La nobiltà degli scacchi

Si sono da poco concluse a Baku, in Azerbaigian, le Olimpiadi degli scacchi. Hanno partecipato 180 squadre nazionali maschili e femminili ed erano presenti tutti i  migliori giocatori del mondo, a partire dal campione in carica, il norvegese Magnus Carlsen, che però  non ha brillato. Gli Stati Uniti hanno colto una storica vittoria, superando tutte le squadre  ex sovietiche, tradizionali dominatrici, e l’emergente Cina. E poco importa che l’abbiano fatto schierando giocatori come l’italo americano Fabiano Caruana, il giapponese naturalizzato Hikaru Nakamura e il filippino naturalizzato Wesley So. Anche negli scacchi i più forti vanno dove ci sono soldi e sponsor. 

L’Italia maschile, con il suo ventiduesimo posto, si è comportata bene, e il giovane Luca Moroni ha perso soltanto all’ultimo turno contro il fortissimo russo Alexander Grischuk.  Ormai fa parte dei migliori e presto  otterrà l’ambito titolo di grande maestro.

I giornali ne hanno parlato  poco, perché gli scacchi  non hanno mai avuto, e probabilmente non avranno mai, una diffusione di massa. Il “nobile giuoco” – come veniva chiamato nel Cinquecento, quando era dominato dai maestri italiani – non è in linea con lo spirito dei tempi. In televisione non rende, e la sua filosofia è in contrasto con il desiderio di ottenere tutto subito e senza troppa fatica che oggi va per la maggiore.  Al contrario per capire una partita tra campioni e per apprezzarla in tutta la sua straordinaria complessità bisogna diventare buoni giocatori. Un risultato che si ottiene soltanto con lo studio e una pratica assidua, mentre per emergere a livello internazionale occorre anche una predisposizione naturale che soltanto pochi hanno. Inoltre è molto difficile restare a lungo al vertice a causa del logorio psico-fisico, perché le classifiche da cui dipendono gli inviti ai tornei più ricchi variano in base ai risultati e alla forza degli avversari incontrati.
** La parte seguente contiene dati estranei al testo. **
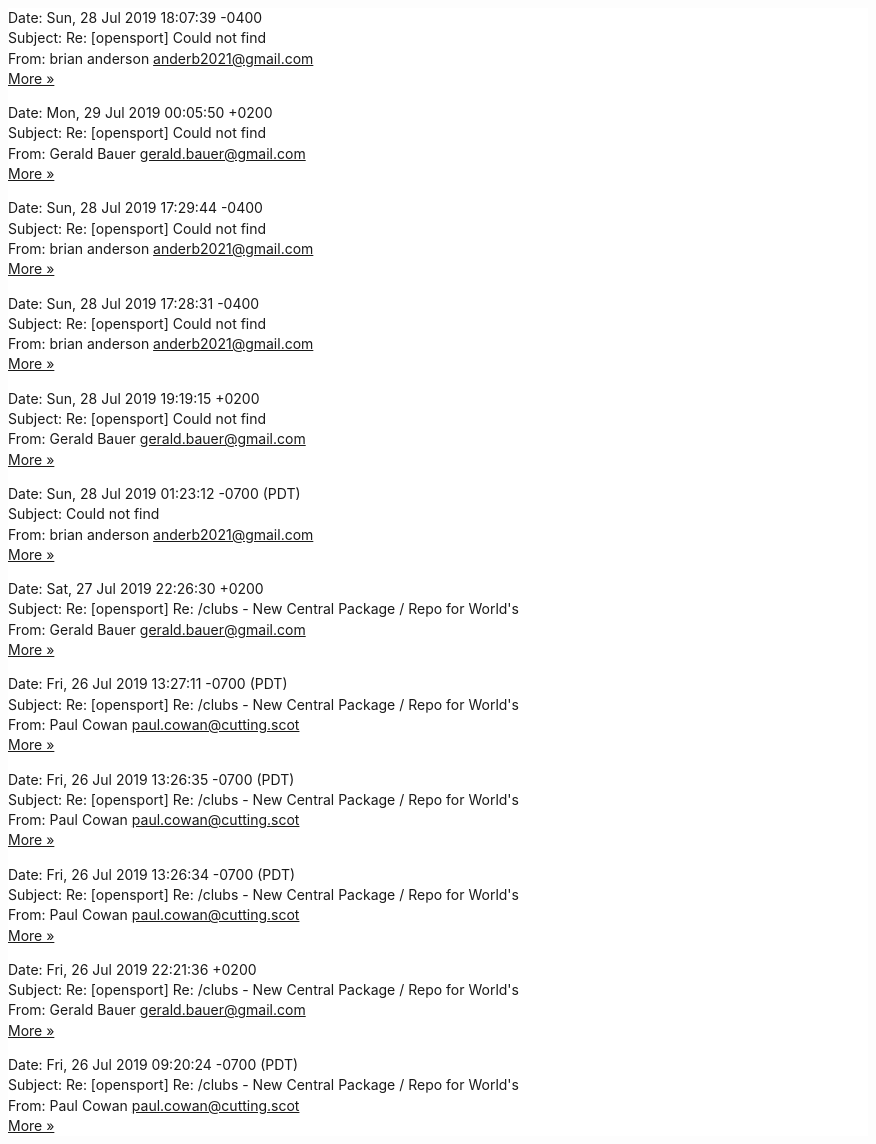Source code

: Date: Sun, 28 Jul 2019 18:07:39 -0400<br>
Subject: Re: [opensport] Could not find<br>
From: brian anderson <anderb2021@gmail.com><br>
[More »](2019/2019-07-28_001.txt)

Date: Mon, 29 Jul 2019 00:05:50 +0200<br>
Subject: Re: [opensport] Could not find<br>
From: Gerald Bauer <gerald.bauer@gmail.com><br>
[More »](2019/2019-07-28_002.txt)

Date: Sun, 28 Jul 2019 17:29:44 -0400<br>
Subject: Re: [opensport] Could not find<br>
From: brian anderson <anderb2021@gmail.com><br>
[More »](2019/2019-07-28_003.txt)

Date: Sun, 28 Jul 2019 17:28:31 -0400<br>
Subject: Re: [opensport] Could not find<br>
From: brian anderson <anderb2021@gmail.com><br>
[More »](2019/2019-07-28_004.txt)

Date: Sun, 28 Jul 2019 19:19:15 +0200<br>
Subject: Re: [opensport] Could not find<br>
From: Gerald Bauer <gerald.bauer@gmail.com><br>
[More »](2019/2019-07-28_005.txt)

Date: Sun, 28 Jul 2019 01:23:12 -0700 (PDT)<br>
Subject: Could not find<br>
From: brian anderson <anderb2021@gmail.com><br>
[More »](2019/2019-07-28_006.txt)

Date: Sat, 27 Jul 2019 22:26:30 +0200<br>
Subject: Re: [opensport] Re: /clubs - New Central Package / Repo for World's<br>
From: Gerald Bauer <gerald.bauer@gmail.com><br>
[More »](2019/2019-07-27_001.txt)

Date: Fri, 26 Jul 2019 13:27:11 -0700 (PDT)<br>
Subject: Re: [opensport] Re: /clubs - New Central Package / Repo for World's<br>
From: Paul Cowan <paul.cowan@cutting.scot><br>
[More »](2019/2019-07-26_001.txt)

Date: Fri, 26 Jul 2019 13:26:35 -0700 (PDT)<br>
Subject: Re: [opensport] Re: /clubs - New Central Package / Repo for World's<br>
From: Paul Cowan <paul.cowan@cutting.scot><br>
[More »](2019/2019-07-26_002.txt)

Date: Fri, 26 Jul 2019 13:26:34 -0700 (PDT)<br>
Subject: Re: [opensport] Re: /clubs - New Central Package / Repo for World's<br>
From: Paul Cowan <paul.cowan@cutting.scot><br>
[More »](2019/2019-07-26_003.txt)

Date: Fri, 26 Jul 2019 22:21:36 +0200<br>
Subject: Re: [opensport] Re: /clubs - New Central Package / Repo for World's<br>
From: Gerald Bauer <gerald.bauer@gmail.com><br>
[More »](2019/2019-07-26_004.txt)

Date: Fri, 26 Jul 2019 09:20:24 -0700 (PDT)<br>
Subject: Re: [opensport] Re: /clubs - New Central Package / Repo for World's<br>
From: Paul Cowan <paul.cowan@cutting.scot><br>
[More »](2019/2019-07-26_005.txt)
Gli scacchi hanno avuto il momento di massima attenzione nell’ormai lontano 1972, quando il carismatico americano Bobby Fischer sconfisse il sovietico Boris Spassky, campione del mondo in carica. Erano anni di grandi tensioni tra le due superpotenze e il match ebbe implicazioni che andavano ben oltre la scacchiera. Ma Fischer, psicologicamente instabile, è morto  dopo un lungo periodo di declino condito da farneticanti dichiarazioni antisemite, e i campioni della scuola sovietica hanno seguito il destino del loro paese, disperdendosi tra le repubbliche o venendo a cercare fortuna in Occidente.

Oggi, come hanno dimostrato le ultime olimpiadi,  non c’e’ più una nazione dominante, anche se stanno salendo alla ribalta con prepotenza i giocatori cinesi, ed è cinese la campionessa del mondo Hou Yifan. Tra due anni, alle olimpiadi di Batumi in Georgia, sarà probabilmente la Cina la squadra da battere. Il mondo cambia, e gli scacchi anche.